J. J. Baechle1, P. M. Smith2, M. Tan2, C. Bailey2, C. Solorzano2, A. G. Lopez-Aguiar3, M. Dillhoff4, E. W. Beal4, G. Poultsides5, E. Makris5, F. G. Rocha6, A. Crown6, C. Cho7, M. Beems7, E. R. Winslow8, V. R. Rendell8, B. A. Krasnick9, R. Fields9, S. K. Maithel3, K. Idrees2 1Meharry Medical College,School Of Medicine,Nashville, TN, USA 2Vanderbilt University Medical Center,Department Of Surgery,Nashville, TN, USA 3Emory University,Department Of Surgery,Atlanta, GA, USA 4Ohio State University,Comprehensive Cancer Center,Columbus, OH, USA 5Stanford University Medical Center,Palo Alto, CA, USA 6Virginia Mason Medical Center,Seattle, WA, USA 7University Of Michigan,Hepatopancreatobiliary And Advanced Gastrointestinal Surgery,Ann Arbor, MI, USA 8University Of Wisconsin,School Of Medicine And Public Health,Madison, WI, USA 9Washington University,School Of Medicine,St. Louis, MO, USA
Introduction: Pancreatic neuroendocrine tumors (PNETs) are often indolent, but rapidly progressing variants have been reported. To better inform prognosis and treatment decisions, improved understanding of patients at-risk for rapidly progressing PNETs is critical, particularly for patients with small PNETs who may be candidates for expectant management under current treatment guidelines. Specific growth rate (SGR) has been demonstrated in multiple malignancies to be predictive of overall and disease-free survival, but SGR has not been examined in PNETs. The aim of this study is to determine the predictive value of SGR on oncological outcomes in patients with PNETs.

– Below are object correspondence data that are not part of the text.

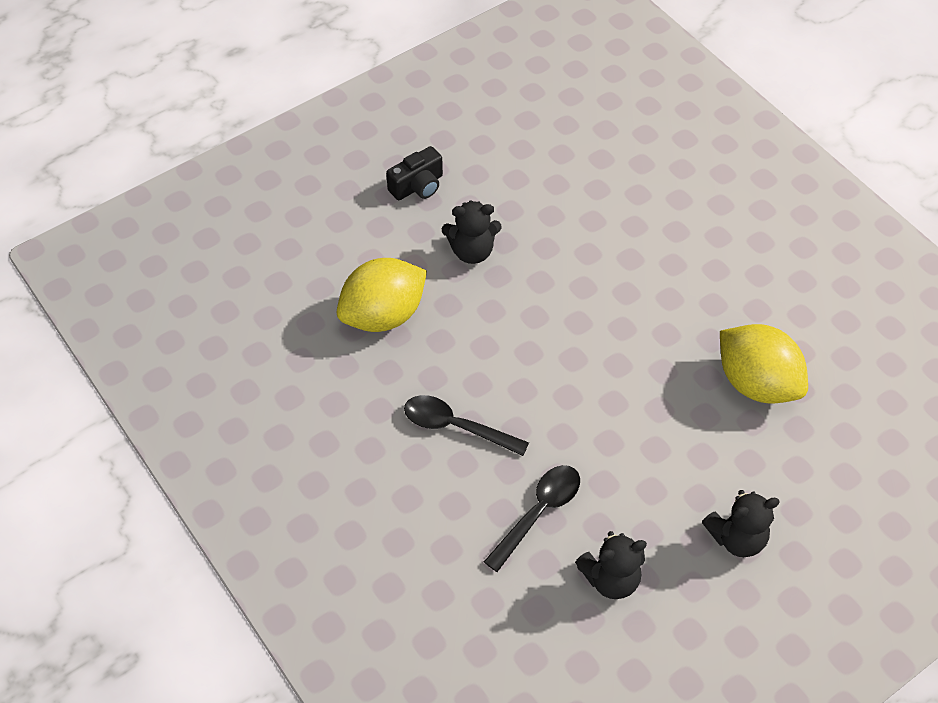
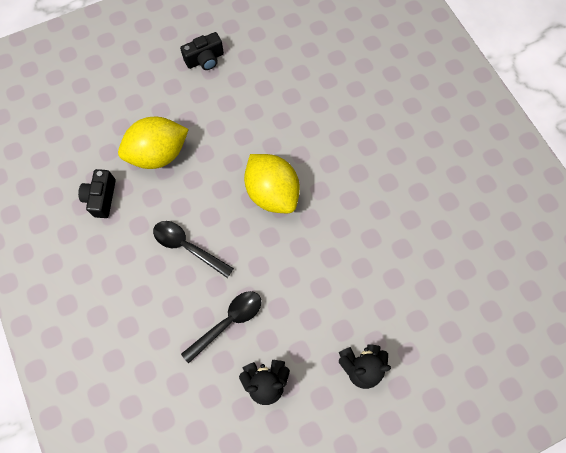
camera: 10 degrees right, 15 degrees up
black teddy bear [442,200,502,264] -> none
yellow lemon [720,324,808,403] -> yellow lemon moved to [244,154,300,213]
none -> black camera [78,169,116,218]

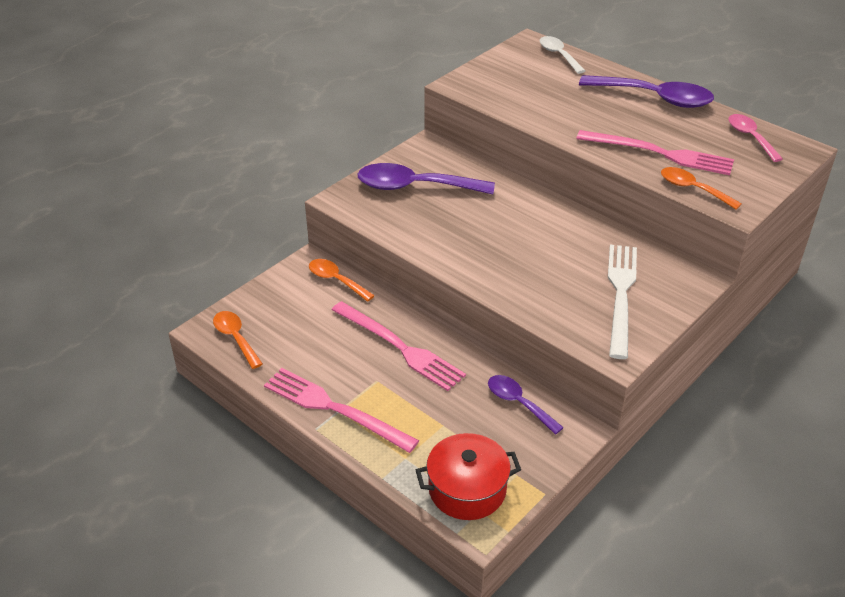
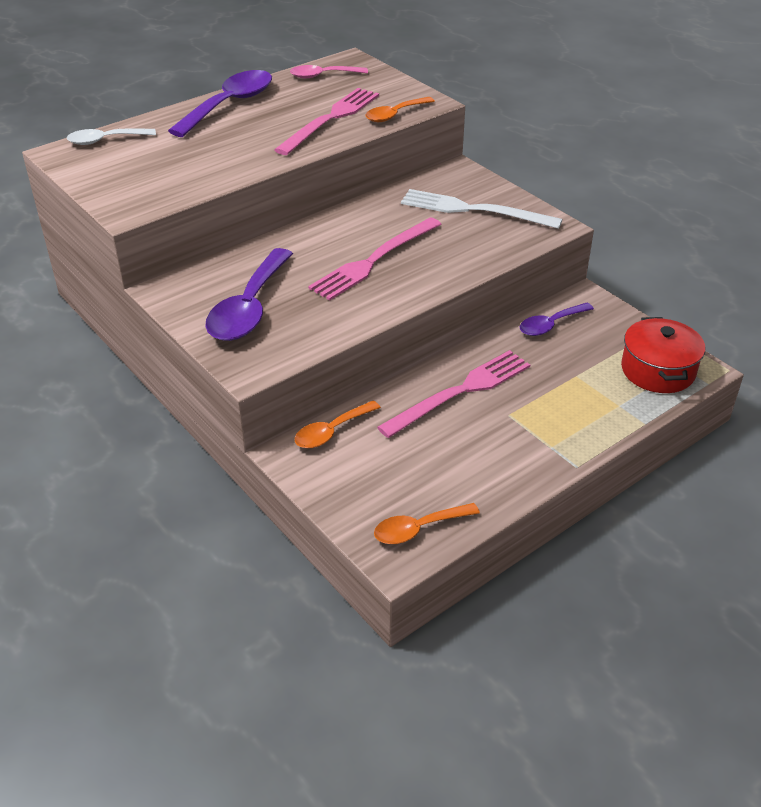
camera: 80 degrees left, 0 degrees up
pink fork [264,368,419,453] -> pink fork moved to [308,217,442,301]

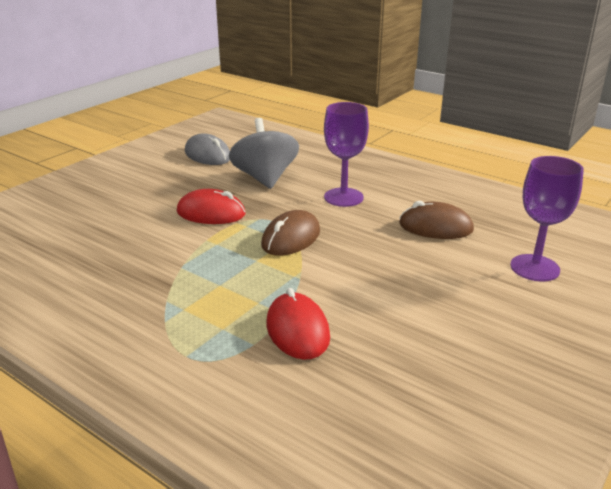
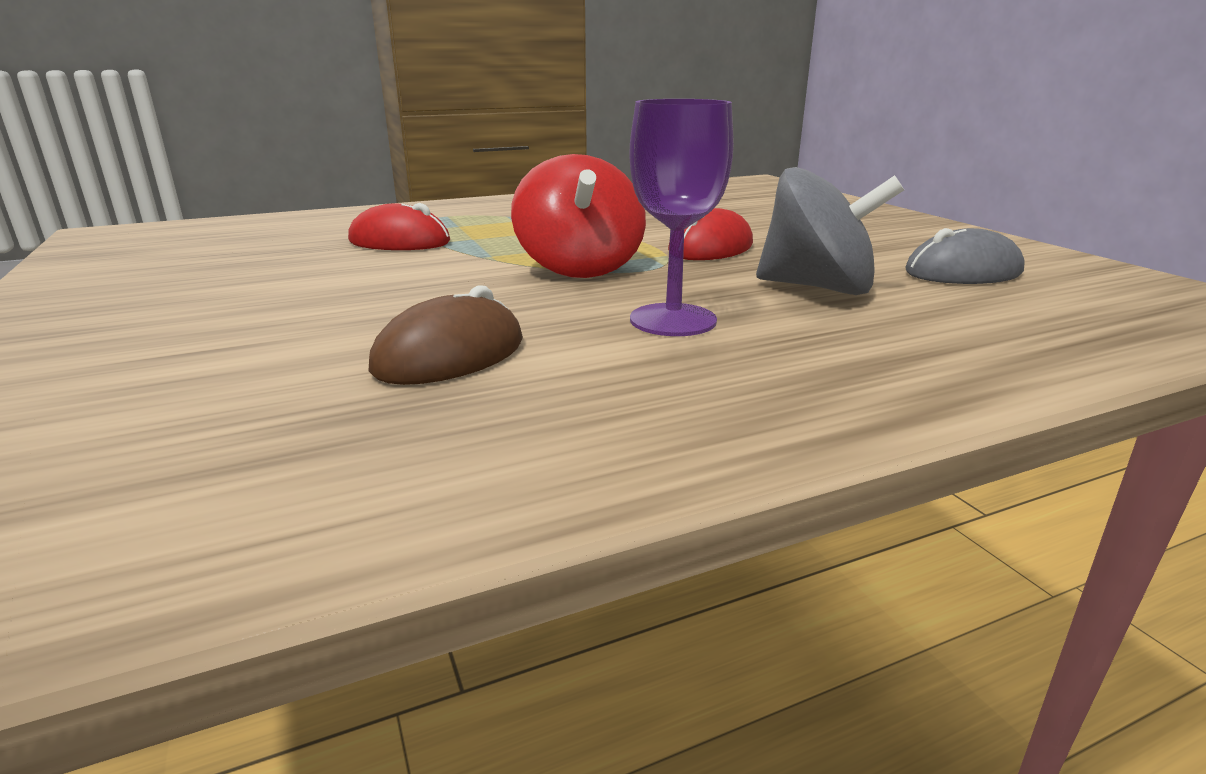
camera: 120 degrees right, 5 degrees down
brown mouse [261,210,320,256] -> red spinning top [511,154,646,278]
purple goblet [510,156,584,281] -> none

Methods: A retrospective cohort study of adult patients who underwent surgical resection of PNET from 2000-2016 was performed utilizing the multi-institutional U.S. Neuroendocrine Study Group database. Patients with PNET and more than one pre-operative cross-sectional imaging study at least thirty days apart were included in our analysis. The tumor SGR (% growth/day) was calculated using the tumor diameters measured on initial (Di) and final (Df) pre-operative imaging utilizing the previously published equation: SGR = 3ln(Di-Df)/ΔT. Patients with a SGR above the ninetieth percentile were termed “high SGR” and the remaining patients were termed “low SGR”. Overall survival (OS) was analyzed by Kaplan-Meier method and log-rank test. Cox proportional hazard models were used to assess the impact of SGR on OS after adjusting for patient and tumor characteristics.
Results: Of the 1,247 PNET patients who underwent resection, 288 (23%) had two or more pre-operative cross-sectional imaging studies at least 30 days apart. High SGR was associated with higher T Stage at resection (p=0.01), shorter doubling time (p<0.01), and elevated HbA1c (p=0.01). Patients with high SGR also had significantly decreased 5-year OS and disease-specific survival (DSS) compared to those with low SGR (63 vs 80%, p=0.01, Figure 1a; 72 vs 86%, p=0.03, Figure 1b). In patients with small (≤2cm) tumors, high SGR predicted lower 5-year OS (85 vs 91%, p=0.01, Figure 1c). When examining all patients by multivariate analysis controlling for T, N, M stage and HbA1c, high SGR was independently associated with worse OS (Hazard Ratio 2.67, 95% Confidence Interval 1.05 – 6.84, p=0.04).
Conclusion: High SGR in PNETs, including small tumors (<2cm), is associated with worse survival. High SGR can potentially be utilized as a useful marker in the clinical decision process particularly when weighing close observation versus surgical resection in patients with small PNETs.